** start EXERCISE MATERIALS **

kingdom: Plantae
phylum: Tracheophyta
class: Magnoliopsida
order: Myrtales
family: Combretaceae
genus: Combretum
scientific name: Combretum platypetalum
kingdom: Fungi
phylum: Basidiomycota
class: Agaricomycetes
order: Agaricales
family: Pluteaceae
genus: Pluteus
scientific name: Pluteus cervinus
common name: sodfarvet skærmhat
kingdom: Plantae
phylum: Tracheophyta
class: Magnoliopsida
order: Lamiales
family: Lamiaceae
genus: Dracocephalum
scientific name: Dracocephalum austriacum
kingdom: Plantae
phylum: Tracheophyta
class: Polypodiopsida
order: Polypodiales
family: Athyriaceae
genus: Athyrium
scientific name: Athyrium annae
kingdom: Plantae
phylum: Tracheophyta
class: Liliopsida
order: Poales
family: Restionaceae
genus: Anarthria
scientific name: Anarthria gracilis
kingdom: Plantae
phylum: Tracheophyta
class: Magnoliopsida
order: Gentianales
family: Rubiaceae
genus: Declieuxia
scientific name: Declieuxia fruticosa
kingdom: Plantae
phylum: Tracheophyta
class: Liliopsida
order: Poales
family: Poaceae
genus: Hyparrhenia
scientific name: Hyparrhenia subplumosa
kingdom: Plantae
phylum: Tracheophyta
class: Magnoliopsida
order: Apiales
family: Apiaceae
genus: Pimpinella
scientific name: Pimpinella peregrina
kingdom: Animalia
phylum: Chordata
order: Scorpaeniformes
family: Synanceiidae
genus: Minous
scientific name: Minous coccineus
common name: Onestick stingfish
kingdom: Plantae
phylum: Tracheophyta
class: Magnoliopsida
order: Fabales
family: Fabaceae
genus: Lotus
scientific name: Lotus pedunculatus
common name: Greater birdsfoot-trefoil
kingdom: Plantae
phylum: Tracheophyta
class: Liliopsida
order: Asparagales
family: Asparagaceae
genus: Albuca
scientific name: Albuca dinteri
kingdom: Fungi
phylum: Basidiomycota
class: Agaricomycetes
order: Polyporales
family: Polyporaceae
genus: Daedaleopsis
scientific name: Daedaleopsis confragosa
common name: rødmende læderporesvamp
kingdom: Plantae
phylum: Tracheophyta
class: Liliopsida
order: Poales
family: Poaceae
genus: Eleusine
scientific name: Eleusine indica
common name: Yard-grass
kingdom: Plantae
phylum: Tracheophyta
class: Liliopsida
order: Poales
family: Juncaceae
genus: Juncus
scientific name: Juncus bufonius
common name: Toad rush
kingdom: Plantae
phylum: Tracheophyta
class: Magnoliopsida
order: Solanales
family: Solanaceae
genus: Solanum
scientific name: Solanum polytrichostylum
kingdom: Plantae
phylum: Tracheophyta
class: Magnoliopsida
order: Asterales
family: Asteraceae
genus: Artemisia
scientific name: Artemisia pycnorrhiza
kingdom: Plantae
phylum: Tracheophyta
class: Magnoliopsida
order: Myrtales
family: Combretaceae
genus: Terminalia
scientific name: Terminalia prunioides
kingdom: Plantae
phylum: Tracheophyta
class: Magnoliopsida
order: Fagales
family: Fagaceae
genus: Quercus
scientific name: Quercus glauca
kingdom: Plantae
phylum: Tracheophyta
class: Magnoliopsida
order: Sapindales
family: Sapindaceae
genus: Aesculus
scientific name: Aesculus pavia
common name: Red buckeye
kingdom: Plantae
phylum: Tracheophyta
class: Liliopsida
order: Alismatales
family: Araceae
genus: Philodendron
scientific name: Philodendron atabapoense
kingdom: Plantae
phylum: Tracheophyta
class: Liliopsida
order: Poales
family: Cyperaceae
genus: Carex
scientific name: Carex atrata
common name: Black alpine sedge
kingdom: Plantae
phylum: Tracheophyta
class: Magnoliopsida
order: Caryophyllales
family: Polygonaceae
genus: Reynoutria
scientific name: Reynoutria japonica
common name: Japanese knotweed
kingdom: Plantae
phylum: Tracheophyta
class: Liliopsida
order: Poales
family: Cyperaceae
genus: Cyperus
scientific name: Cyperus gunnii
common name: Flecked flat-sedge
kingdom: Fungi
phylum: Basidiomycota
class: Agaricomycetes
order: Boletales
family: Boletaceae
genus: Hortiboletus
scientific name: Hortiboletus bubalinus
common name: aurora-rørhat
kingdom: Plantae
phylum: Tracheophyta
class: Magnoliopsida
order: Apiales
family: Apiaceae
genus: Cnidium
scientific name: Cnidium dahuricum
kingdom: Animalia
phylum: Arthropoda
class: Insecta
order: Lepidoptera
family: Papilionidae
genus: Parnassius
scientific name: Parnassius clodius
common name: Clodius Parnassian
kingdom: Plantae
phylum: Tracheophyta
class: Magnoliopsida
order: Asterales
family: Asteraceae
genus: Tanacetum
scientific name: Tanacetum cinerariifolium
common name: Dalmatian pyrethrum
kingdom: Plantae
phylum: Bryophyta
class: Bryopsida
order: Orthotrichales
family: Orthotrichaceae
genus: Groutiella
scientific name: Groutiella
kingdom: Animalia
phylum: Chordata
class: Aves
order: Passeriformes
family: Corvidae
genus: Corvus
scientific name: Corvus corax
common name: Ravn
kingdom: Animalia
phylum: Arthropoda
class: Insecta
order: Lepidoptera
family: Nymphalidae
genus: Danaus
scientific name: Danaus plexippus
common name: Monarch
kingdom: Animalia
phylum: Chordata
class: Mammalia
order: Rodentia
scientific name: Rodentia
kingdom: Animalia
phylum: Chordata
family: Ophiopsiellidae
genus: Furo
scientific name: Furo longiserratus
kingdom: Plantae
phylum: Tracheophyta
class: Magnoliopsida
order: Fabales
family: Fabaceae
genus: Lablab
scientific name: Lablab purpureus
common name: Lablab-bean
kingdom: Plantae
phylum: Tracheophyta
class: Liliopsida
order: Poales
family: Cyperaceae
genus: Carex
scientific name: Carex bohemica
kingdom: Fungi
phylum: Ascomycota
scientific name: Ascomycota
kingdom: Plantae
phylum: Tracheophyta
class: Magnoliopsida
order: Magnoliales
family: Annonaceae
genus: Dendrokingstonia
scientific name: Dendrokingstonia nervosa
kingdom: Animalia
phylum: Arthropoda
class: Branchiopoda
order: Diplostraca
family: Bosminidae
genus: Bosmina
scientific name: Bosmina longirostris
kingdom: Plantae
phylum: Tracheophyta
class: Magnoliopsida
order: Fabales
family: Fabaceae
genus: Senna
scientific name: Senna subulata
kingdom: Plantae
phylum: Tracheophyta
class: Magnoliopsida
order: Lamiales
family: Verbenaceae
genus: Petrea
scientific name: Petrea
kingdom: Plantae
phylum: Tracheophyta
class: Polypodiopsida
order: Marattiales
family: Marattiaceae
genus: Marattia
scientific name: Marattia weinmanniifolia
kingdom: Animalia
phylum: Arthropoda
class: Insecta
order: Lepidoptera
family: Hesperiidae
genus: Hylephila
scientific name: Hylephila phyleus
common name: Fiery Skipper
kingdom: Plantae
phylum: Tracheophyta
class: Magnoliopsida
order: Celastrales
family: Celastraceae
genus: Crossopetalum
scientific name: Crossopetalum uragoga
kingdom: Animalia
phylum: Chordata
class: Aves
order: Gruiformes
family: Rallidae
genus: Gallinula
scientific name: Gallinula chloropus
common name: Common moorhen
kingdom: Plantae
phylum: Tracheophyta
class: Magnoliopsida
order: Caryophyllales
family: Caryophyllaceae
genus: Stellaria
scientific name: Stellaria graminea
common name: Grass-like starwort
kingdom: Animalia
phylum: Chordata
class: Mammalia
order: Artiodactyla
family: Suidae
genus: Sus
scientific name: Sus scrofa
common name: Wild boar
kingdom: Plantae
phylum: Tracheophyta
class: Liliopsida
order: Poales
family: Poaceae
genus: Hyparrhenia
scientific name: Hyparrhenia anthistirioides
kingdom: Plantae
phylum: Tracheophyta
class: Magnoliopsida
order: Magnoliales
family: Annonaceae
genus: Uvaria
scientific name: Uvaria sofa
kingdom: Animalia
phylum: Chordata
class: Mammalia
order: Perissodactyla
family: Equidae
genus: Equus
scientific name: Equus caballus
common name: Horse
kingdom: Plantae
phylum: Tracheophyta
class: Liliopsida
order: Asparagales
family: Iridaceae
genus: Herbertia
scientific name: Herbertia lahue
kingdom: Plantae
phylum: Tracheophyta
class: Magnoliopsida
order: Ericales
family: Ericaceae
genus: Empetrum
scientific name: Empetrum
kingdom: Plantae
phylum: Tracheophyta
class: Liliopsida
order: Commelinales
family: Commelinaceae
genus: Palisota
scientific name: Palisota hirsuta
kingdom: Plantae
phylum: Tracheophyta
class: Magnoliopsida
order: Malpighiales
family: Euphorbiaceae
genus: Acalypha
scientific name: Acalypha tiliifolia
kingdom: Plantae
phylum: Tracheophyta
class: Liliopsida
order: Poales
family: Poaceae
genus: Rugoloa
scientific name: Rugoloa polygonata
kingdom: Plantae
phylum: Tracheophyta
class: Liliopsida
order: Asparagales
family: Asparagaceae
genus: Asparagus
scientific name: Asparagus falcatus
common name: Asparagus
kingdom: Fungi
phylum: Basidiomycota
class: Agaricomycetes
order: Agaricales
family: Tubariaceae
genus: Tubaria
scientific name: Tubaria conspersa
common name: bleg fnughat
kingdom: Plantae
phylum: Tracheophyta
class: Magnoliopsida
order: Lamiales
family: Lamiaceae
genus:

** end EXERCISE MATERIALS **

Recast everything in the data from the line containing "scientific name: Ascomycota" down to the line containing "scientific name: Senna subulata" as a JSON list of strings. Use one string per line and leave out blank lines.

[
  "scientific name: Ascomycota",
  "kingdom: Plantae",
  "phylum: Tracheophyta",
  "class: Magnoliopsida",
  "order: Magnoliales",
  "family: Annonaceae",
  "genus: Dendrokingstonia",
  "scientific name: Dendrokingstonia nervosa",
  "kingdom: Animalia",
  "phylum: Arthropoda",
  "class: Branchiopoda",
  "order: Diplostraca",
  "family: Bosminidae",
  "genus: Bosmina",
  "scientific name: Bosmina longirostris",
  "kingdom: Plantae",
  "phylum: Tracheophyta",
  "class: Magnoliopsida",
  "order: Fabales",
  "family: Fabaceae",
  "genus: Senna",
  "scientific name: Senna subulata"
]